■ **What needs to be done**:
Take the records below and set them down exactly, so that every line matches the original.

■ **Supplied material**:
<<<<

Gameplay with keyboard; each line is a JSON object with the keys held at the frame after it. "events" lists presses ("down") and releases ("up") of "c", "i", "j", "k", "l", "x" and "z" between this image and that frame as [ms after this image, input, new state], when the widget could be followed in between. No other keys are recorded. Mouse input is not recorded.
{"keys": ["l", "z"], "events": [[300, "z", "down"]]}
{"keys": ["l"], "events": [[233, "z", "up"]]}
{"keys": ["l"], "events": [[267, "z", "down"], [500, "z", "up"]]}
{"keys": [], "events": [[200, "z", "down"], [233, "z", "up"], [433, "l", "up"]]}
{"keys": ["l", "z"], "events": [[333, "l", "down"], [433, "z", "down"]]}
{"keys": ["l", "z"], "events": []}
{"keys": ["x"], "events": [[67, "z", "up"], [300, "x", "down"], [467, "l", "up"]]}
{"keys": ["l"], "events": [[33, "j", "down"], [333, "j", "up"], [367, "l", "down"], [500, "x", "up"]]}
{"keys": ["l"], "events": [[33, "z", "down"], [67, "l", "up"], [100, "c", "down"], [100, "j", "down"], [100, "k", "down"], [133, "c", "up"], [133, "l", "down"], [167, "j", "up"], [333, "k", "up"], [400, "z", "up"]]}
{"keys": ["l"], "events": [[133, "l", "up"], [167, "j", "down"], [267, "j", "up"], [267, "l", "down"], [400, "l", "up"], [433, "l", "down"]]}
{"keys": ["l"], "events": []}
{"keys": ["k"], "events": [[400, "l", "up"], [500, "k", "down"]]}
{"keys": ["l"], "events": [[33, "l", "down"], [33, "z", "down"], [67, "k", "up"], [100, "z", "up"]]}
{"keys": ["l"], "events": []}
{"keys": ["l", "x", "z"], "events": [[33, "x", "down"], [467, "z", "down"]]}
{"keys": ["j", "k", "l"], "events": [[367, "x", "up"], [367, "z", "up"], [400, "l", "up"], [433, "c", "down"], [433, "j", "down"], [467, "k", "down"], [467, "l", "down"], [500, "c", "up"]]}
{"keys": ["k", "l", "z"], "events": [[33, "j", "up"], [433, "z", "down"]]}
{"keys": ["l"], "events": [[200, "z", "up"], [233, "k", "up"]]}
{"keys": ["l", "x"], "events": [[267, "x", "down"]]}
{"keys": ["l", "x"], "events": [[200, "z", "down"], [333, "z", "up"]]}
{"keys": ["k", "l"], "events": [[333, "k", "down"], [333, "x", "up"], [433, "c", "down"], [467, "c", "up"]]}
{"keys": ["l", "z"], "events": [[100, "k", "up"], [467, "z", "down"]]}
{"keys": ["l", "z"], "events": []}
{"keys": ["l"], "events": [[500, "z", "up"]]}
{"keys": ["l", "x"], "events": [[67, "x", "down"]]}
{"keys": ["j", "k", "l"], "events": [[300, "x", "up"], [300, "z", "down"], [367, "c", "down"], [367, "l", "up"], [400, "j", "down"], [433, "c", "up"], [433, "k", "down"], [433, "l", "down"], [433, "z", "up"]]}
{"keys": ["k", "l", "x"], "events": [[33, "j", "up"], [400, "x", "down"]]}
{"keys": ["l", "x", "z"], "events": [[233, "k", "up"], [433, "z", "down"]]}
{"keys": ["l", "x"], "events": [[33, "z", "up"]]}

>>>>

■ **Written response**:
Gameplay with keyboard; each line is a JSON object with the keys held at the frame after it. "events" lists presses ("down") and releases ("up") of "c", "i", "j", "k", "l", "x" and "z" between this image and that frame as [ms after this image, input, new state], when the widget could be followed in between. No other keys are recorded. Mouse input is not recorded.
{"keys": ["l", "z"], "events": [[300, "z", "down"]]}
{"keys": ["l"], "events": [[233, "z", "up"]]}
{"keys": ["l"], "events": [[267, "z", "down"], [500, "z", "up"]]}
{"keys": [], "events": [[200, "z", "down"], [233, "z", "up"], [433, "l", "up"]]}
{"keys": ["l", "z"], "events": [[333, "l", "down"], [433, "z", "down"]]}
{"keys": ["l", "z"], "events": []}
{"keys": ["x"], "events": [[67, "z", "up"], [300, "x", "down"], [467, "l", "up"]]}
{"keys": ["l"], "events": [[33, "j", "down"], [333, "j", "up"], [367, "l", "down"], [500, "x", "up"]]}
{"keys": ["l"], "events": [[33, "z", "down"], [67, "l", "up"], [100, "c", "down"], [100, "j", "down"], [100, "k", "down"], [133, "c", "up"], [133, "l", "down"], [167, "j", "up"], [333, "k", "up"], [400, "z", "up"]]}
{"keys": ["l"], "events": [[133, "l", "up"], [167, "j", "down"], [267, "j", "up"], [267, "l", "down"], [400, "l", "up"], [433, "l", "down"]]}
{"keys": ["l"], "events": []}
{"keys": ["k"], "events": [[400, "l", "up"], [500, "k", "down"]]}
{"keys": ["l"], "events": [[33, "l", "down"], [33, "z", "down"], [67, "k", "up"], [100, "z", "up"]]}
{"keys": ["l"], "events": []}
{"keys": ["l", "x", "z"], "events": [[33, "x", "down"], [467, "z", "down"]]}
{"keys": ["j", "k", "l"], "events": [[367, "x", "up"], [367, "z", "up"], [400, "l", "up"], [433, "c", "down"], [433, "j", "down"], [467, "k", "down"], [467, "l", "down"], [500, "c", "up"]]}
{"keys": ["k", "l", "z"], "events": [[33, "j", "up"], [433, "z", "down"]]}
{"keys": ["l"], "events": [[200, "z", "up"], [233, "k", "up"]]}
{"keys": ["l", "x"], "events": [[267, "x", "down"]]}
{"keys": ["l", "x"], "events": [[200, "z", "down"], [333, "z", "up"]]}
{"keys": ["k", "l"], "events": [[333, "k", "down"], [333, "x", "up"], [433, "c", "down"], [467, "c", "up"]]}
{"keys": ["l", "z"], "events": [[100, "k", "up"], [467, "z", "down"]]}
{"keys": ["l", "z"], "events": []}
{"keys": ["l"], "events": [[500, "z", "up"]]}
{"keys": ["l", "x"], "events": [[67, "x", "down"]]}
{"keys": ["j", "k", "l"], "events": [[300, "x", "up"], [300, "z", "down"], [367, "c", "down"], [367, "l", "up"], [400, "j", "down"], [433, "c", "up"], [433, "k", "down"], [433, "l", "down"], [433, "z", "up"]]}
{"keys": ["k", "l", "x"], "events": [[33, "j", "up"], [400, "x", "down"]]}
{"keys": ["l", "x", "z"], "events": [[233, "k", "up"], [433, "z", "down"]]}
{"keys": ["l", "x"], "events": [[33, "z", "up"]]}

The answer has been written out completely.